Importantly, if the staged payments to former Dragones shareholders are not completed, the shares of Dragones revert to the sellers and any partial payments are forfeited. Galantas expects to fund the cash consideration through a combination of future financing and working capital.
Sol, the vehicle being acquired, is 100% owned by Robert Sedgemore, an executive officer of Galantas. That makes this a related party transaction under MI 61-101 and the AIM Rules. The board negotiated terms on a commercial basis, relied on exemptions from a formal valuation, and the transaction needs minority shareholder approval under MI 61-101.
For AIM purposes, the independent directors, having consulted the company’s Nominated Adviser, consider the Sol Payment fair and reasonable for shareholders. No finder fees were paid.
The property has existing silver streams with K2 Resources Inc. and ExGen Resources Inc. Deliveries are 33.4% of payable silver to K2 and 66.6% to ExGen until 333,334 ounces and 666,667 ounces are delivered, respectively. After that, the ongoing streams reduce to 16.7% and 33.3% of payable silver. This does not affect gold, but it does skim value from any silver by-product.

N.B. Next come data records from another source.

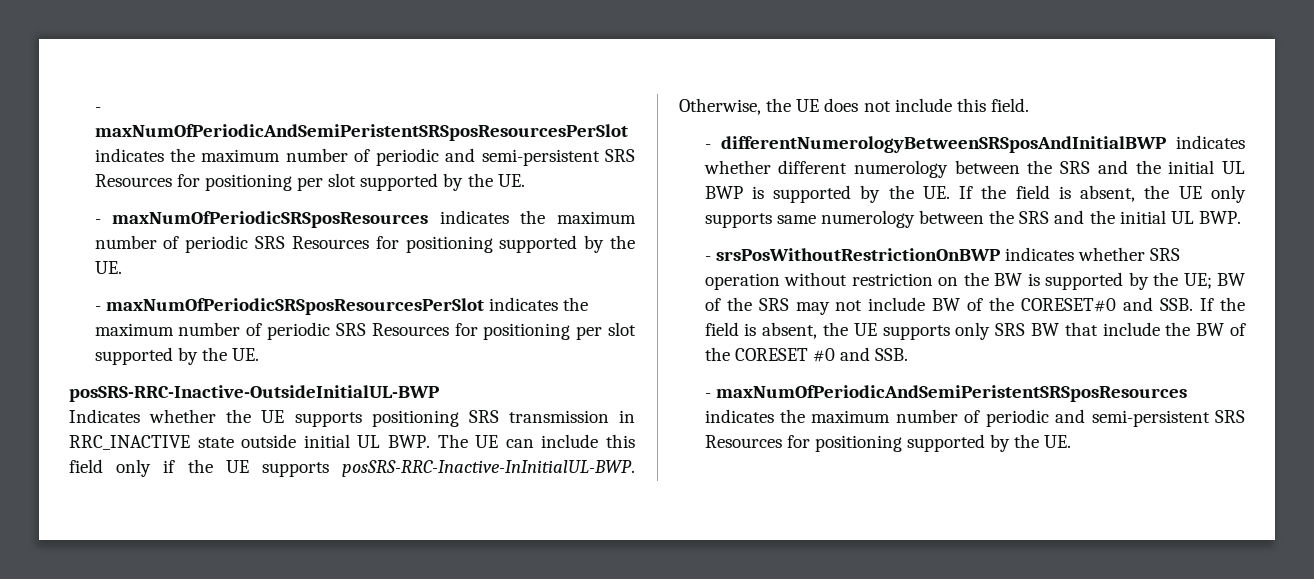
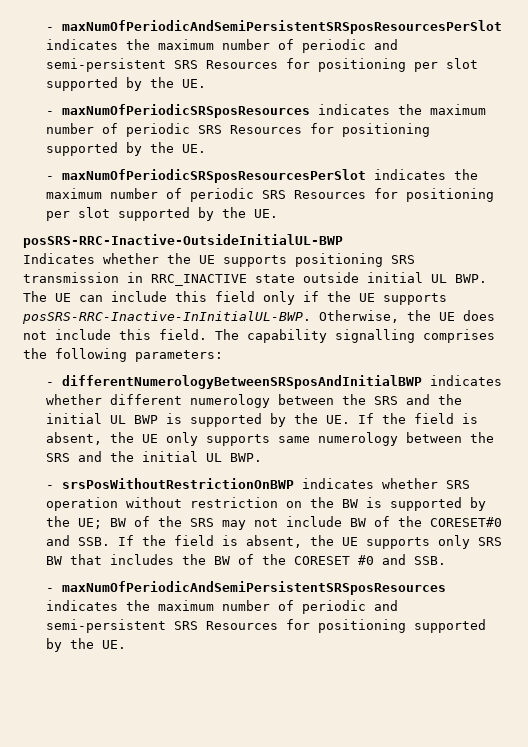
[94,107,101,112] [94,124,628,141] - maxNumOfPeriodicAndSemiPeristentSRSposResourcesPerSlot -> [45,20,502,34] - maxNumOfPeriodicAndSemiPersistentSRSposResourcesPerSlot
(1029, 105) none -> [215,329,495,343] [23,348,223,362] The capability signalling comprises the following parameters:
[1102,322,1160,336] include -> [109,554,174,565] includes
[715,385,1187,402] maxNumOfPeriodicAndSemiPeristentSRSposResources -> [61,581,446,595] maxNumOfPeriodicAndSemiPersistentSRSposResources

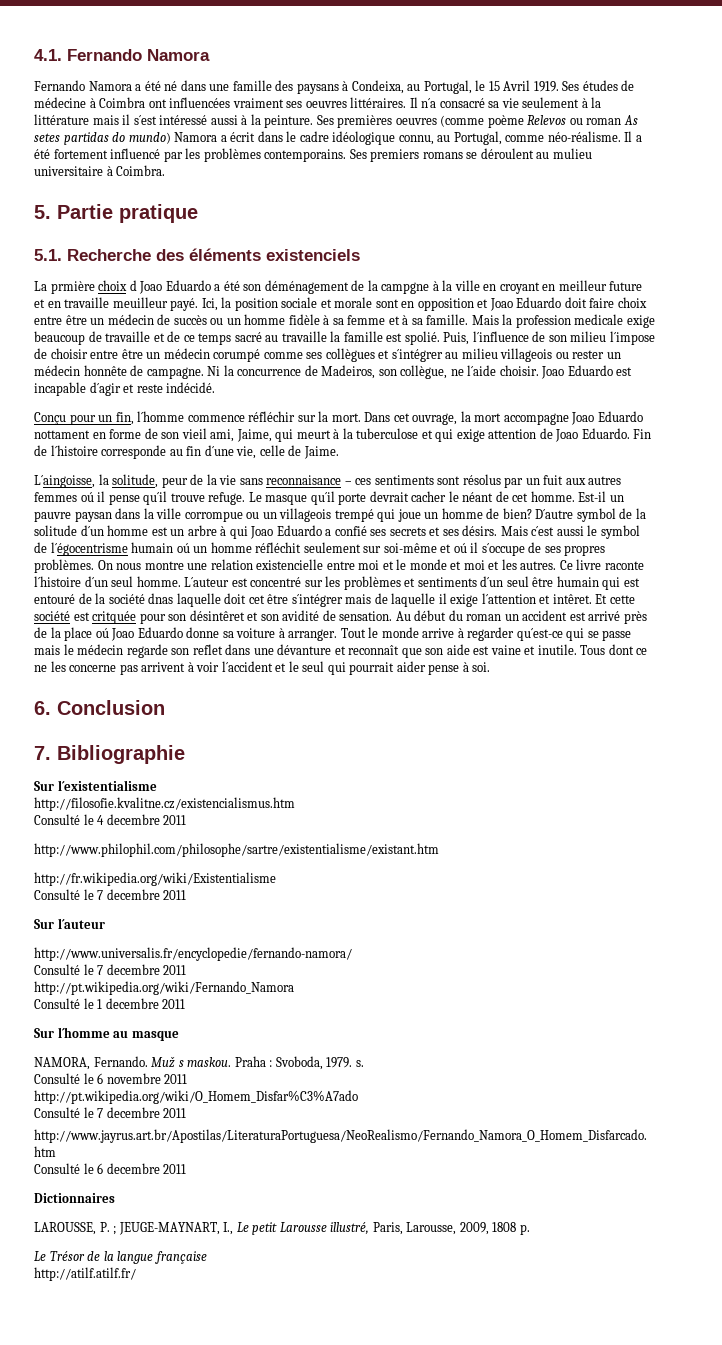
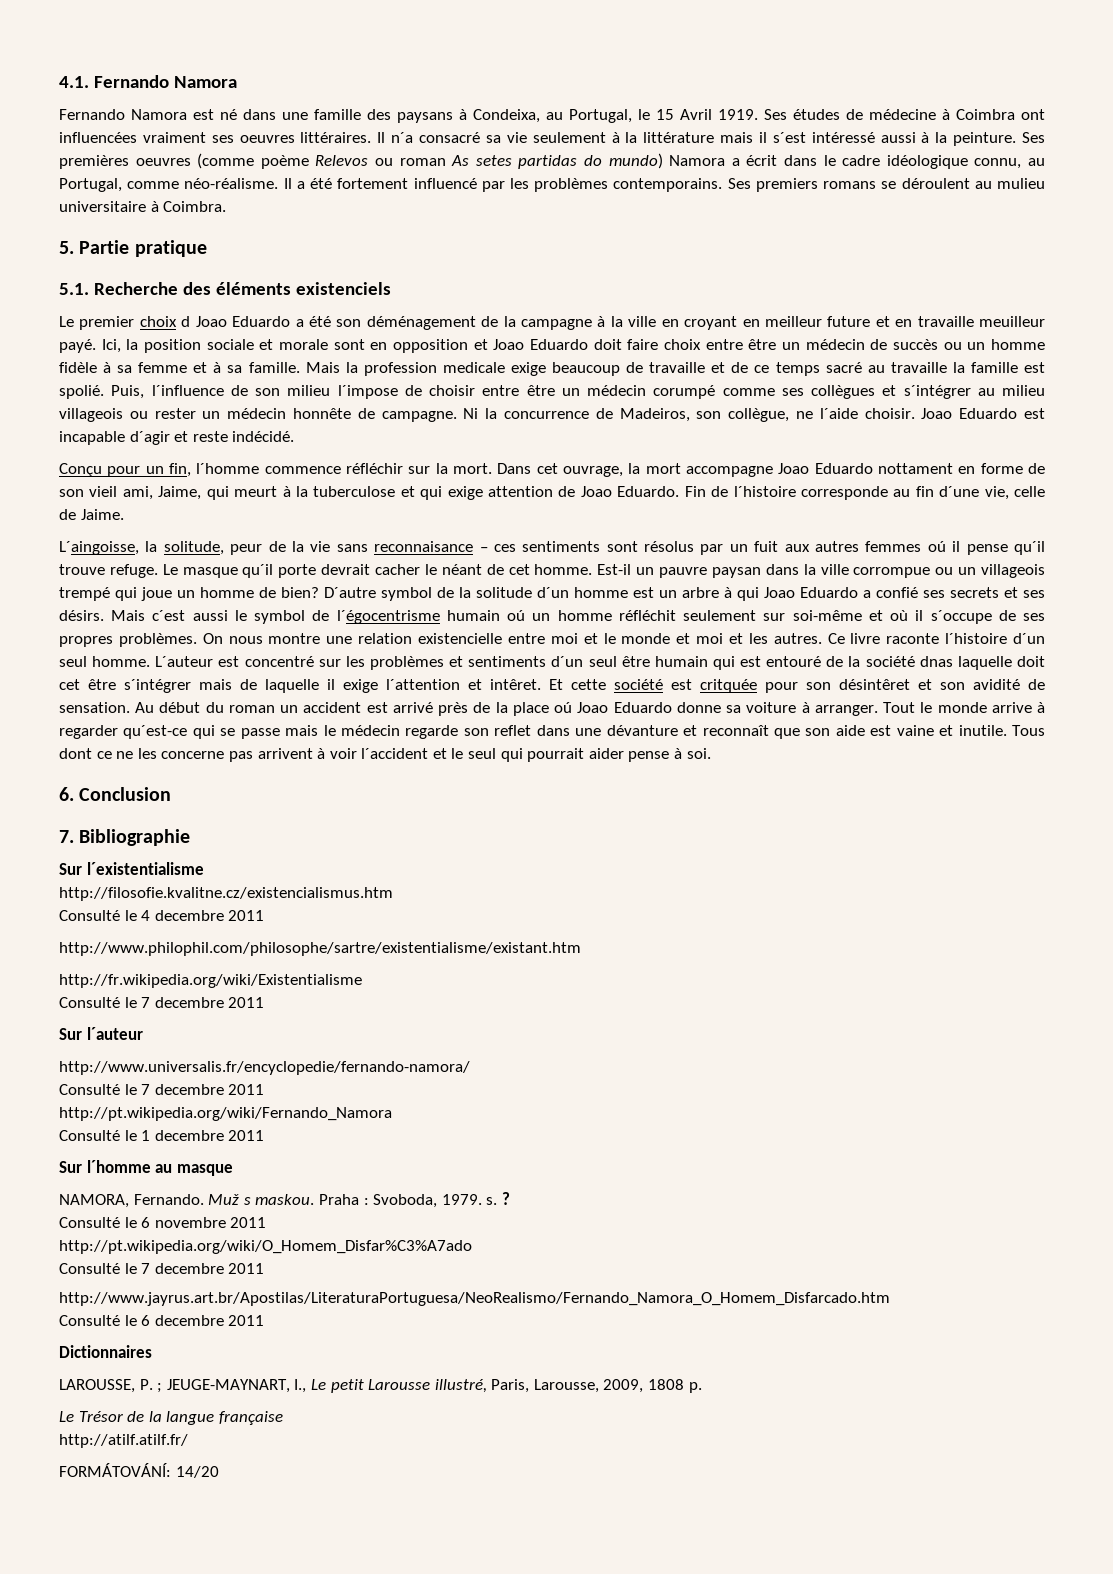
[135,81,161,91] a été -> [193,109,214,120] est
[34,281,95,294] La prmière -> [59,316,135,330] Le premier
[381,282,430,294] campgne -> [521,319,592,330] campagne
[453,543,467,553] oú -> [890,610,909,621] où
(364, 1063) none -> [501,1192,510,1205] ?
(136, 1274) none -> [59,1463,219,1478] // FORMÁTOVÁNÍ: 14/20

There is scope to improve grade by angle-drilling higher-grade feeder structures, as past drilling was mostly vertical. There is potential to extend mineralisation along strike and down-dip. Drilling between the project and Teck’s pit in 2011 returned up to 30 metres at 0.53% copper, and there are indications of a chalcocite-enriched copper blanket in the transition zone. None of this is guaranteed, but it broadens the optionality beyond oxide gold.
Galantas is preparing a new NI 43-101 report and intends to file it after completion. The company is also advancing its Indiana Gold-Copper Project, with a Preliminary Economic Assessment underway and drilling planned in Q1 2026, subject to permitting, financing and approvals.
| Item | Figure |
|---|---|
| Total cash consideration | US$32.0 million (staged to 2029) |
| Closing outlay | US$4.5 million (incl. approx. US$3.0 million debt assumed + US$1.5 million Sol Payment) |
| Share issuance to Dragones’ controller | 91,313,890 shares (19.9% of issued shares as of 6 January 2026), subject to approvals |
| Historical M&I resource | 130.0 Mt at 0.48 g/t Au for 2.02 Moz |
| Historical inferred resource | 358.0 Mt at 0.45 g/t Au for 5.06 Moz |
| Historical probable reserve | 40.74 Mt at 0.64 g/t Au for 0.83 Moz |
| Past production | 1.12 Moz Au cumulative, peak year approx. 135,000 oz |
| Sol consolidated assets | US$4,275,908 (£3,168,918) |
| Sol consolidated liabilities | US$4,343,429 (£3,218,958) |
| Sol profit/(loss) for 2025 | (US$67,521) ((£50,040)) |
This is a meaningful swing for Galantas. On the positive side, it adds a large-scale, permitted, past-producing heap leach asset with existing infrastructure and an ADR plant, in a mining-friendly district. The staged consideration, reversion mechanism and existing pads suggest a capital-disciplined approach with optionality to phase development after updated studies.
The caveats are real. It is a related party transaction that needs minority approval. The resource and reserve figures are historical and will need to be refreshed. Funding is “to be arranged” through financing and working capital, so equity or debt raises are likely. The silver streams bite into by-product value. And while the district is strong, timelines for a Fundamental Acquisition and a new NI 43-101 can stretch.
Net-net, if Galantas executes on the technical de-risking and financing, this acquisition could transform the company’s scale and profile in Chile, alongside progress at Indiana. For now, the value hinge sits on approvals, the new technical report, and clarity on the development plan and funding path.